Merkels Masse sinkt im deutschen Nachfolge-Rennen auf ein 14-Monats-Tief

Die von Bundeskanzlerin Angela Merkel angeführten Konservativen fielen in einer am Sonntag veröffentlichten Umfrage hinter den Grünen, die sich zunehmend darauf vorbereiten, die nächste deutsche Regierung zu führen, auf ein 14-Monats-Tief.

Mit Merkels gefährlicher Nachfolge sank die Unterstützung für ihre Christdemokraten und die bayerische CSU von 27% auf 24% Wöchentliche Umfrage Mit der Umfragegruppe Kantar für die Zeitung Bild am Sonntag erreichte sie zuletzt Anfang März 2020 ein Niveau. Die Grünen sanken um 1 Prozentpunkt auf 27% und bleiben nahe an ihrer größten nationalen Unterstützung seit fast zwei Jahren.

Meinungsumfragen zufolge hat der Kampf der CDU-CSU um die Wahl bei den deutschen Wahlen im September sein Ansehen bei den Wählern geschädigt. Laut der Kantar-Umfrage ist Armin Laschet, der aus Merkels Zentrum stammt und im April die Genehmigung erhalten hat, unter den Kandidaten der drei Hauptparteien für die Kanzlerposition am wenigsten beliebt.

Merkels Entscheidung, im September nicht für eine fünfte Amtszeit zu kandidieren, ihr Versäumnis, einen geordneten Übergang herbeizuführen, und der Niedergang ihres Partners in der sozialdemokratischen Koalition öffneten die Tür zu Deutschlands erster von den Grünen geführter nationaler Regierung. Die Sozialdemokraten und Liberaldemokraten, eine wirtschaftsfreundliche Oppositionspartei, erzielten in der Umfrage am Sonntag zwei Punkte und stiegen auf 15% bzw. 11%.

Wenn die Kanzlerin durch Volksabstimmung anstelle des Parlaments gewählt würde, würden die Grünen, Analina Burbock, 26% erhalten, verglichen mit 16% für Finanzminister Olaf Schultz, den sozialdemokratischen Kandidaten, und 15% für Laschet von der Christlich-Demokratischen Union-Christin Soziale Union, laut Insa Bild am Sonntag Umfrage

Fotograf: Stephanie Luce / Bloomberg

Burbock, ein 40-jähriger, der noch nie eine Regierungsposition innehatte, wurde im vergangenen Monat in einer Umfrage unter 1.500 deutschen Geschäftsführern gegenüber Laschet bevorzugt.

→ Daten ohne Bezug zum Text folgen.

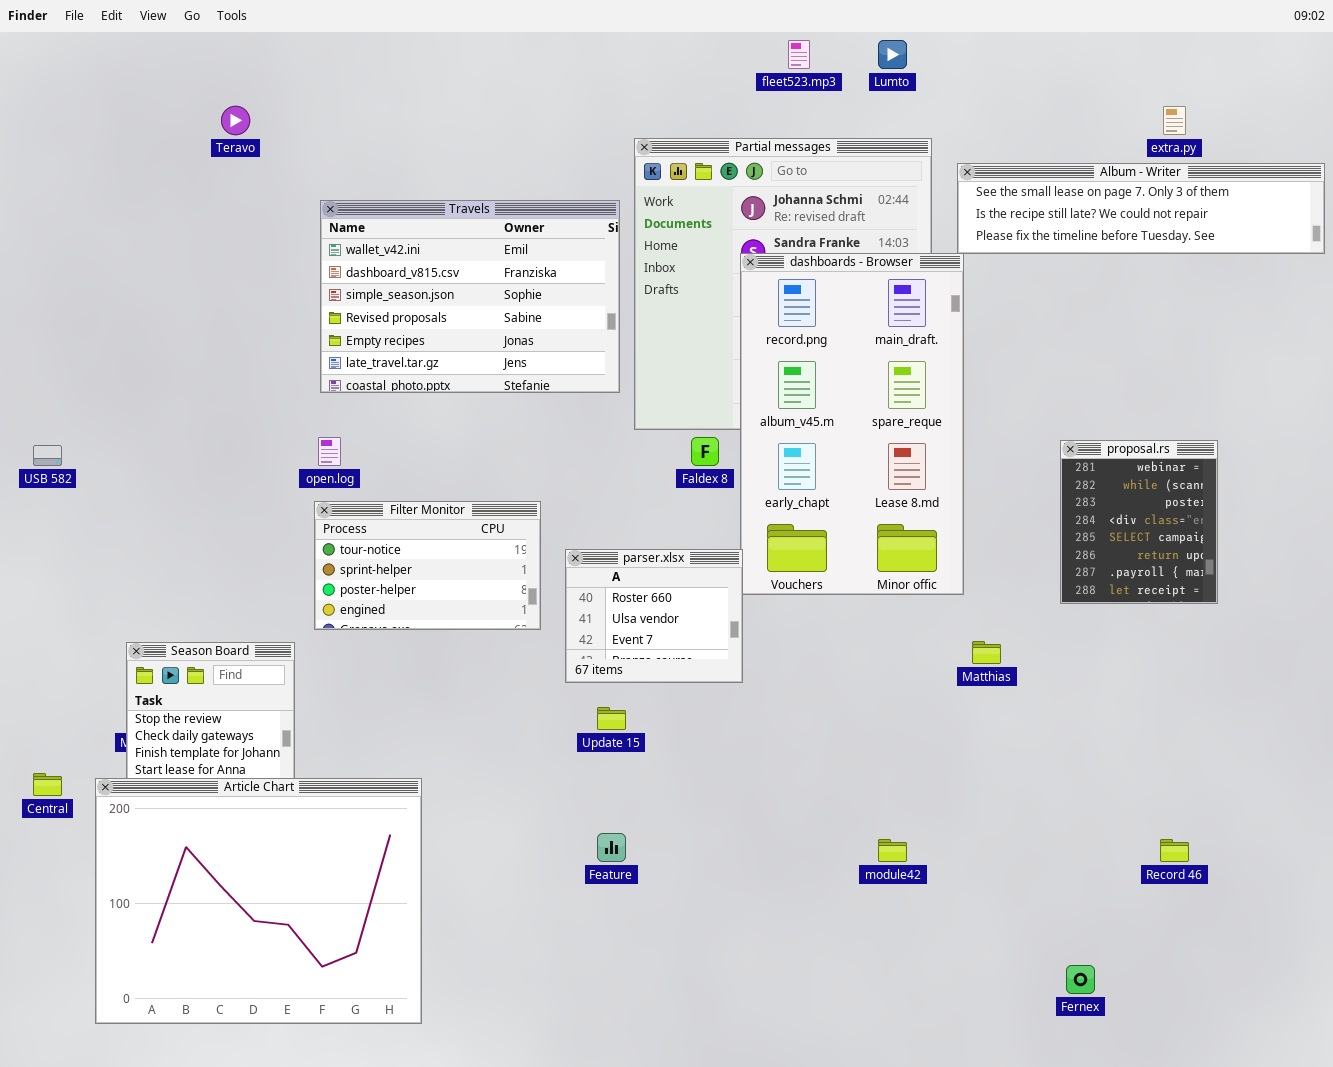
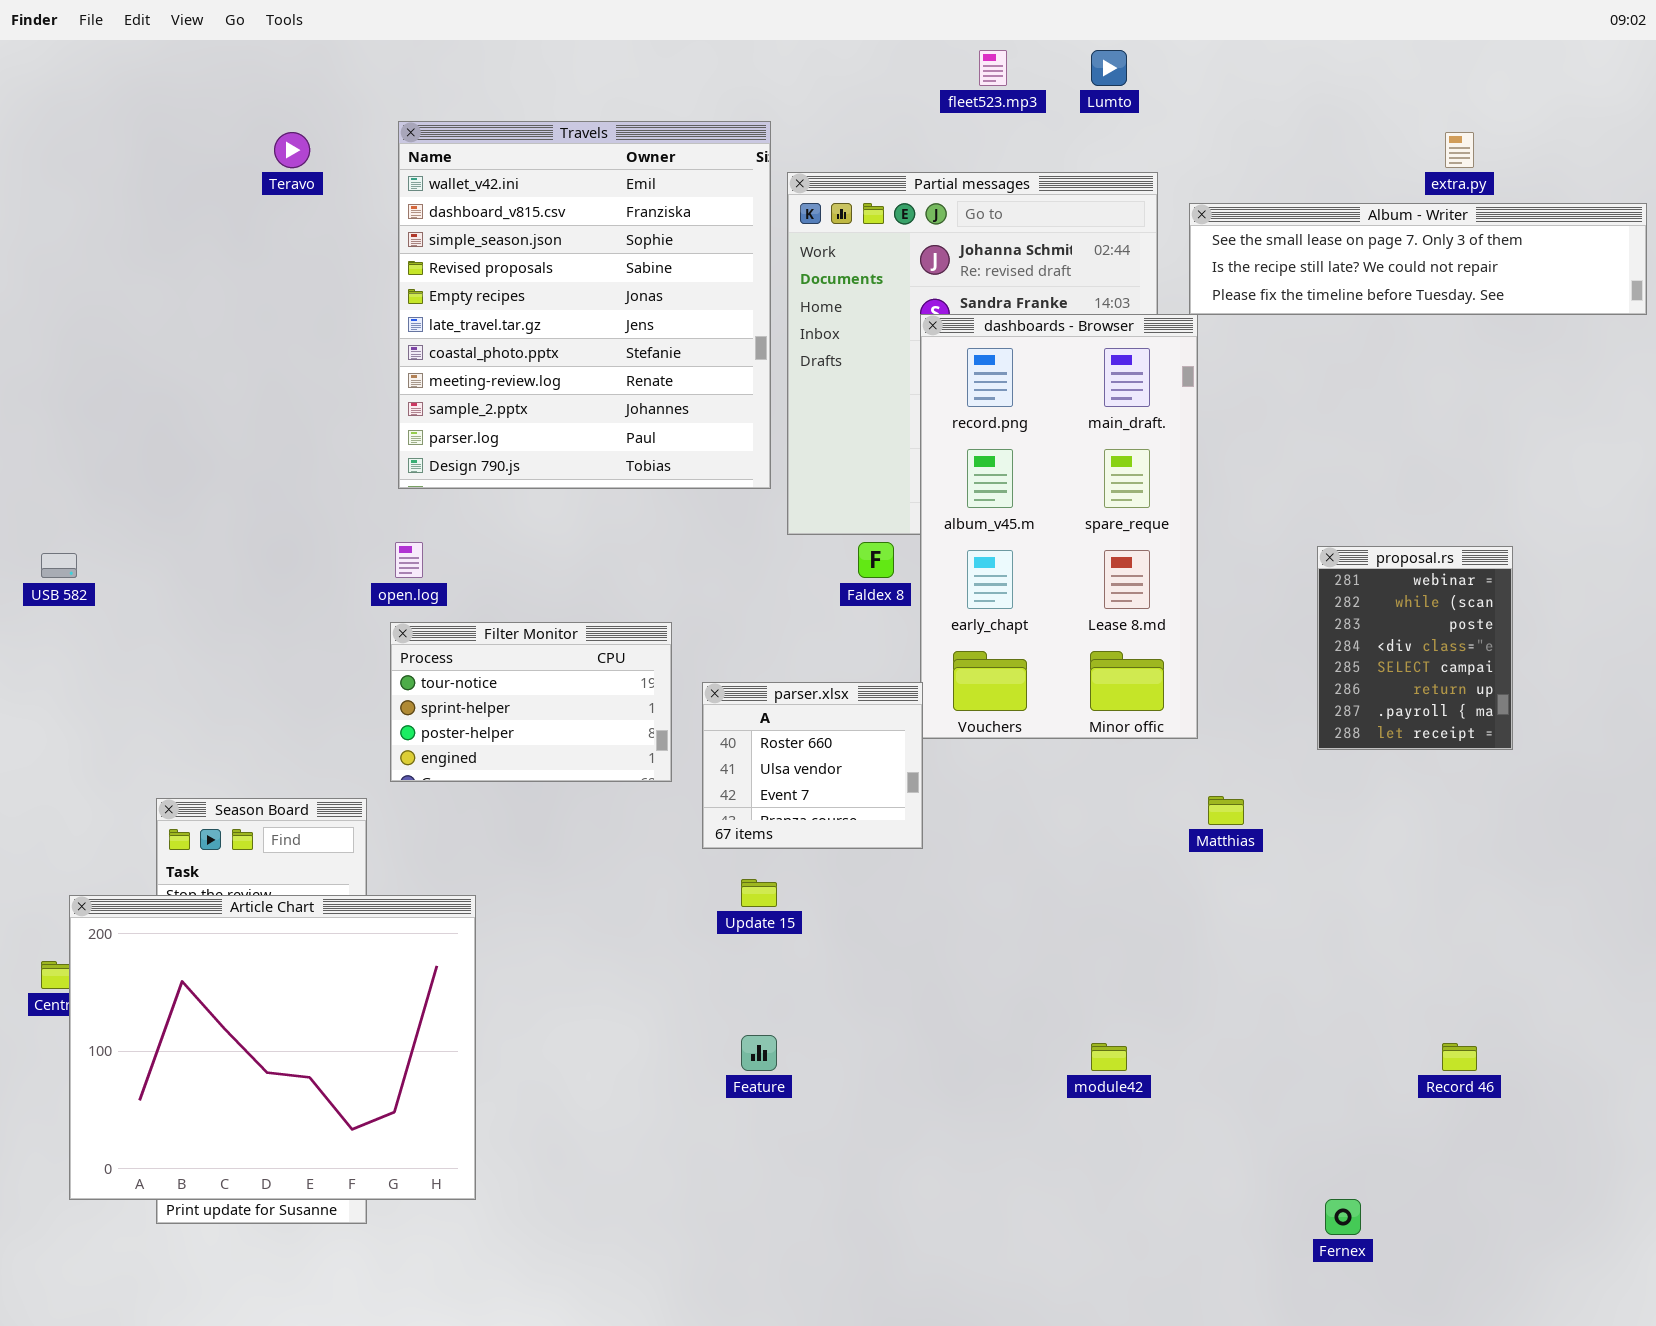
Travels: [320,200,620,393] -> [398,121,771,489], resized
Article Chart: [95,778,422,1024] -> [69,895,476,1200], moved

Mit der 66-jährigen Merkel, die sich nach 16 Jahren als Beraterin auf den Austritt vorbereitet, ist dies das jüngste Zeichen dafür, dass die Grünen, die vor vier Jahrzehnten aus den Umwelt- und Antikriegsbewegungen in Westdeutschland hervorgegangen sind, mittlerweile zum Mainstream gehören.